CHACUN SON NIVEAU : COURIR UN MARATHON N’EST PAS NECESSAIRE POUR ETRE EN FORME … ET ENCORE MOINS POUR EXISTER !
Premièrement : manque de talent énergétique amenant à des durées d’effort déraisonnables, … 5 heures voire 6 heures ou plus … soit 2 à 3 fois plus que l’élite qui, passé ce délais, a déjà profité dans son hôtel d’un massage, d’une collation et d’une sieste ! Deuxièmement : fragilité constitutionnelle avec imperfection morphologique ou subtile anomalie génétique au sein des nombreuses protéines constituant l’appareil locomoteur … En centre de formation au football professionnel … que je connais bien … on parle de « sélection naturelle » pour décrire l’élimination progressive des gamins qui accumulent les blessures et n’accèderont jamais au haut-niveau ! Mais finalement tout ça n’est pas dramatique ! Inutile de courir un marathon pour être en forme et accéder aux vertus du sport santé ! Inutile de faire de l’ultra-trail pour exister …
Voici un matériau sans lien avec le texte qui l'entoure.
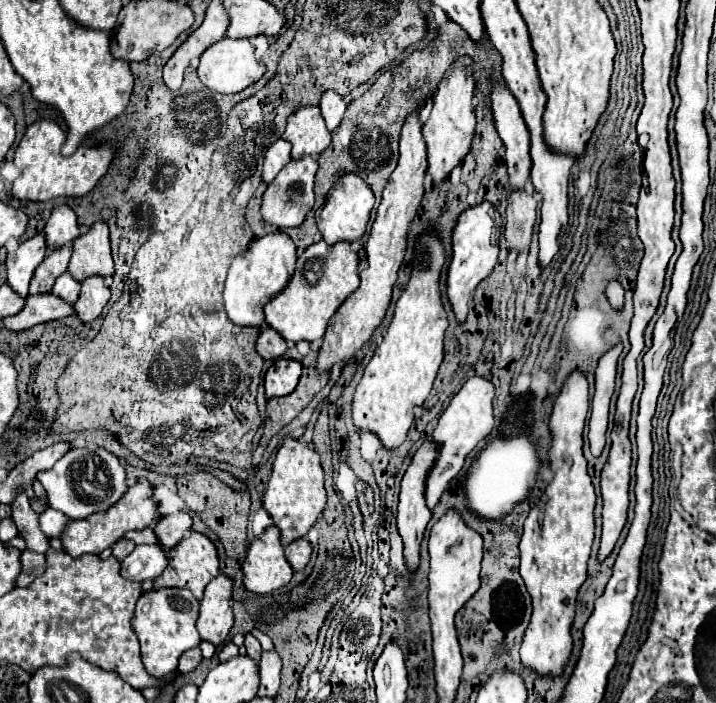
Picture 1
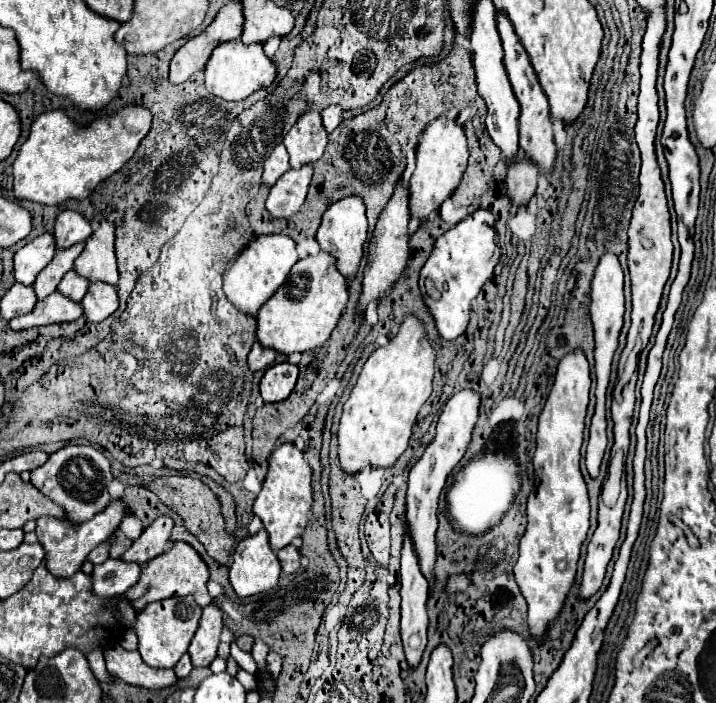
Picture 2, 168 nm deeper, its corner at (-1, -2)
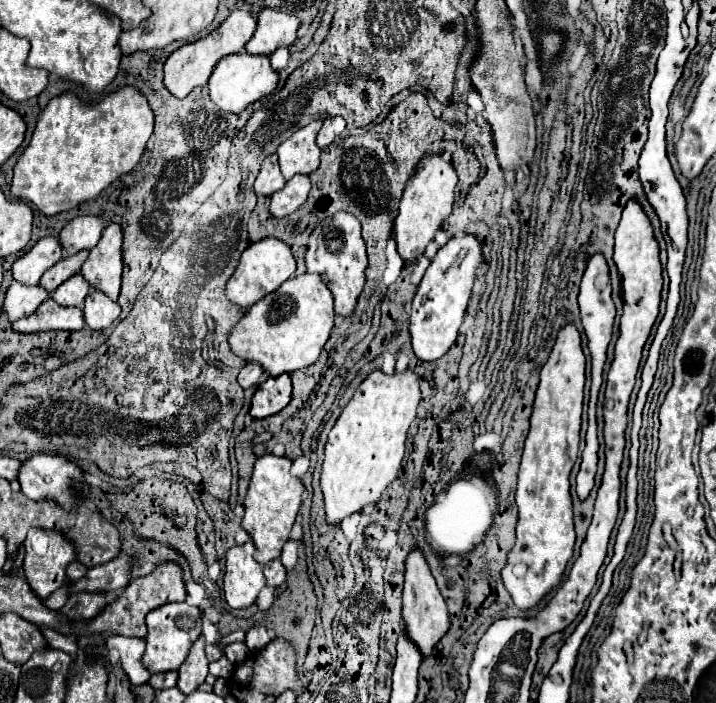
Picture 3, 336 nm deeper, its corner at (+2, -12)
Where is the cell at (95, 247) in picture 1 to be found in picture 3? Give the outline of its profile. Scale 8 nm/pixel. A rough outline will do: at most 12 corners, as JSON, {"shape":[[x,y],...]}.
{"shape":[[109,224],[81,266],[91,288],[117,300],[123,232]]}

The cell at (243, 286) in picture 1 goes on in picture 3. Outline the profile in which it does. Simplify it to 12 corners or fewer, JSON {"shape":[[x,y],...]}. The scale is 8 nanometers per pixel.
{"shape":[[267,236],[241,254],[227,296],[251,308],[295,274],[291,248]]}

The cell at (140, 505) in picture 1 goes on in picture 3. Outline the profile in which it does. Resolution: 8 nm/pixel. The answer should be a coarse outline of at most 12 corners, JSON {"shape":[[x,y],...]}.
{"shape":[[31,528],[25,578],[41,600],[75,560],[59,532]]}

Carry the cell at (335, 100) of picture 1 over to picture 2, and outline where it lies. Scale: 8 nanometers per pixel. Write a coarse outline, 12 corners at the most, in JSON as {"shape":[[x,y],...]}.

Aurélien : Alors que faire en pratique pour la santé et la forme ?
Le Doc : Les études scientifiques et la vraie vie nous amènent à proposer 3 séances de cardio par semaine. Classiquement, deux courses à pied auxquels on ajoute de la salle, de la piscine ou du vélo. La durée est de 30 minutes à 1 heure. L’intensité est telle qu’on peut parler mais pas chanter. Riche de cette préparation, le 10 kilomètres est accessible en toute sérénité après 6 mois d’entraînement. Dans un monde idéal, on complète avec deux cessions de renforcement et une de mobilité … sans oublier le jour de repos hebdomadaire. Ce programme santé est validé par les plus grandes institutions nationales et internationales.